> **EXTRAIT**:
···

Mario PolèseLe Miracle québécois

Ou comment le Québec s’est métamorphosé
en l’espace de deux générations.

Extrait

Arrivé au Canada en 1969, chercheur à Montréal depuis cinquante ans, Mario Polèse a acquis une réputation internationale dans le champ de l’économie urbaine et régionale. En raison de ses origines américaines et européennes, les justes comparaisons entre l’histoire du Québec et celle des États-Unis et de l’Europe lui viennent aisément.

 

Je n’ai pas choisi le mot miracle par hasard. Depuis déjà plusieurs années, je regarde autour de moi avec le sentiment que c’est trop beau pour être vrai. Ça ne peut pas durer; c’est contre nature. Ce qui s’est passé au Québec au cours des deux dernières générations tient du miracle; il n’y a pas d’autre mot pour le qualifier. La citation en exergue de Raoul Blanchard, géographe français et grand observateur du Québec durant les années 1950, nous paraît aujourd’hui venir d’une autre planète. Ce n’est certainement pas de nous, Québécois, qu’il parle. Il doit exagérer. Il se trompe. Comment un peuple peut-il avoir changé à ce point, et dans un espace de temps si court, sans guerre ni révolution violente?

C’est cette transformation, à laquelle j’ai eu le privilège d’assister comme observateur et parfois de participer, que je veux raconter dans cet essai.

Le miracle est d’abord celui de la cohabitation de deux peuples sur un même territoire et dans une même ville, deux peuples à l’origine séparés par la religion et la langue. C’est l’histoire de l’effacement du gouffre social entre ces deux peuples, du renversement d’une relation historique de domination. C’est enfin l’histoire d’une révolution culturelle, d’un peuple qui s’est littéralement métamorphosé – qui a transformé ses institutions, changé ses mœurs et la définition même de la nation – pour compter aujourd’hui parmi les plus libres, les plus prospères et (oui!) les plus heureux de la planète.

La recherche de l’explication de ce « miracle » m’a poussé à entreprendre cet essai, à la fois comme chercheur en sciences sociales et comme citoyen québécois qui s’intéresse à la chose politique. Quelle a donc été la recette québécoise? Je ne prétends pas avoir trouvé la réponse. Cet essai se veut une première tentative d’explication.

···

> **DONNÉES FOURNIES**:
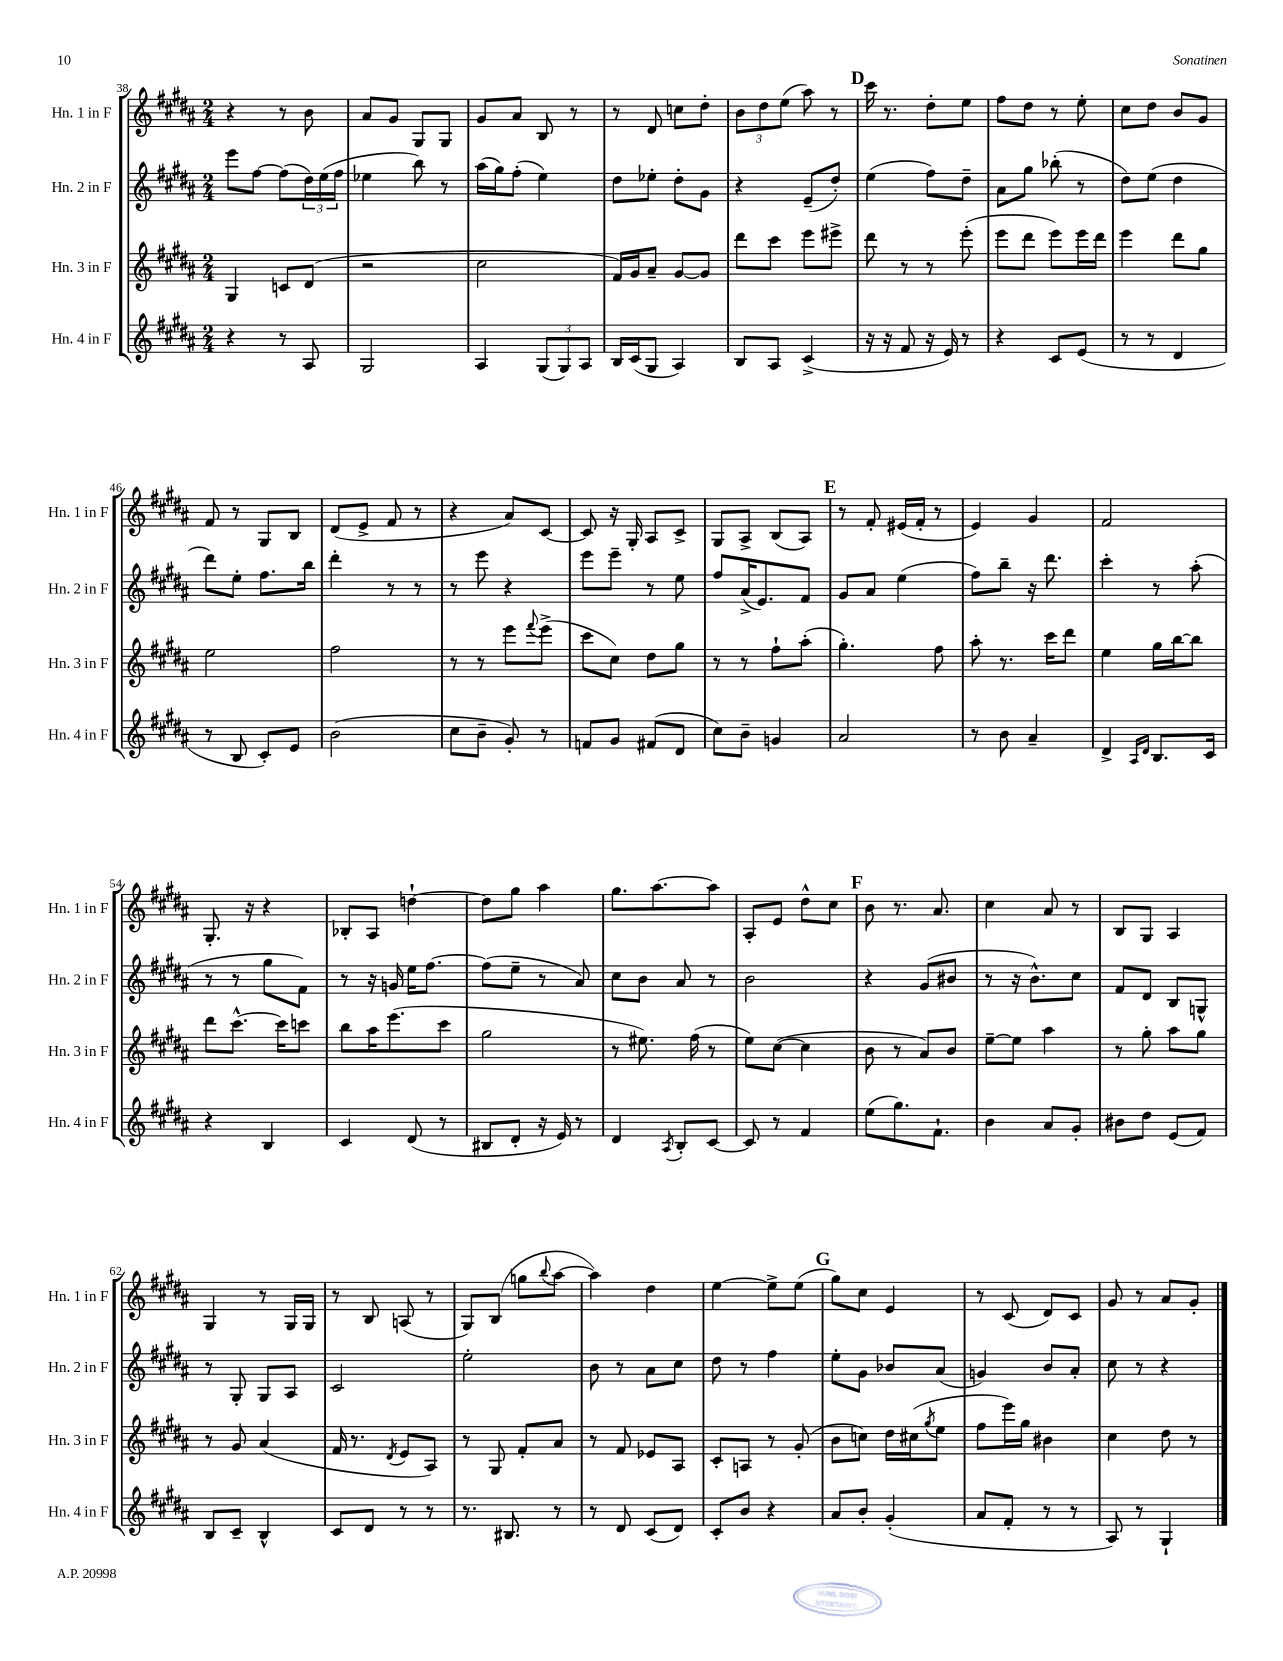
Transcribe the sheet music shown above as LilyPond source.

···

> **CONSIGNES**:
a) Répondez à ces questions à partir de l'extrait consacré au miracle québécois.
(i) En quelle année Mario Polèse est-il arrivé au Canada ?
(ii) Quel métier le texte attribue-t-il à Raoul Blanchard ?
(iii) Par quoi les deux peuples étaient-ils séparés à l'origine ?
b) Veuillez recopier sans changement le passage de l'extrait consacré au miracle québécois qui va de « Arrivé au Canada » jusqu'à « lui viennent aisément. ».
c) Rédigez la suite de l'extrait consacré au miracle québécois, à partir de sa dernière phrase.
Les données ne servent à rien ici.

> **RÉPONSES PAR CONSIGNE**:
a)
(i) En 1969.
(ii) Géographe français.
(iii) Par la religion et la langue.

b)
Arrivé au Canada en 1969, chercheur à Montréal depuis cinquante ans, Mario Polèse a acquis une réputation internationale dans le champ de l’économie urbaine et régionale. En raison de ses origines américaines et européennes, les justes comparaisons entre l’histoire du Québec et celle des États-Unis et de l’Europe lui viennent aisément.

c)
Il existe de nombreuses façons de mesurer le bien-être d’un peuple, mais commençons par le bonheur – peut-on imaginer objectif plus désirable? – tout en reconnaissant le caractère subjectif de cette notion. Depuis plusieurs années, le Québec se classe systématiquement en haut de la liste dans les enquêtes internationales sur le bonheur des peuples. Les classements peuvent varier d’une année à une autre, mais les mêmes pays réapparaissent presque toujours parmi les plus « heureux ». Les peuples nordiques figurent en général dans les premiers. Le Canada se classe aussi très bien; le Québec est au-dessus de la moyenne nationale, ce qui ferait des Québécois l’un des peuples les plus heureux de la planète, avec les Danois. Le bonheur danois ne semble pas si mystérieux: il s’agit d’un petit pays homogène, égalitaire, qui n’a jamais vraiment connu de domination par un autre peuple à part durant les quatre années d’occupation allemande dans le contexte de la Deuxième Guerre mondiale. Mais le Québec?

En toute logique, il ne devrait pas être une terre de bonheur. Il suffit de lire ou de regarder les nouvelles pour constater (tristement) que des peuples d’origines différentes – d’ethnies, de langues ou de religions différentes – éprouvent partout de la difficulté à vivre ensemble en paix. Les exemples de conflits ne manquent pas: protestants contre catholiques en Irlande du Nord; russophones contre gens parlant l’ukrainien en Ukraine; Blancs contre Noirs aux États-Unis; Serbes (chrétiens orthodoxes) contre Bosniaques (musulmans) à Sarajevo; sunnites contre chiites en Irak; Juifs contre Arabes en Israël-Palestine. La liste est longue, et on pourrait y ajouter les expulsions et les exodes, sans parler des génocides: Arméniens expulsés (ou pire) de Turquie; Européens (Pieds-Noirs) partis d’Algérie… Manifestement, l’être humain n’aime pas vivre proche de gens qui ne lui ressemblent pas.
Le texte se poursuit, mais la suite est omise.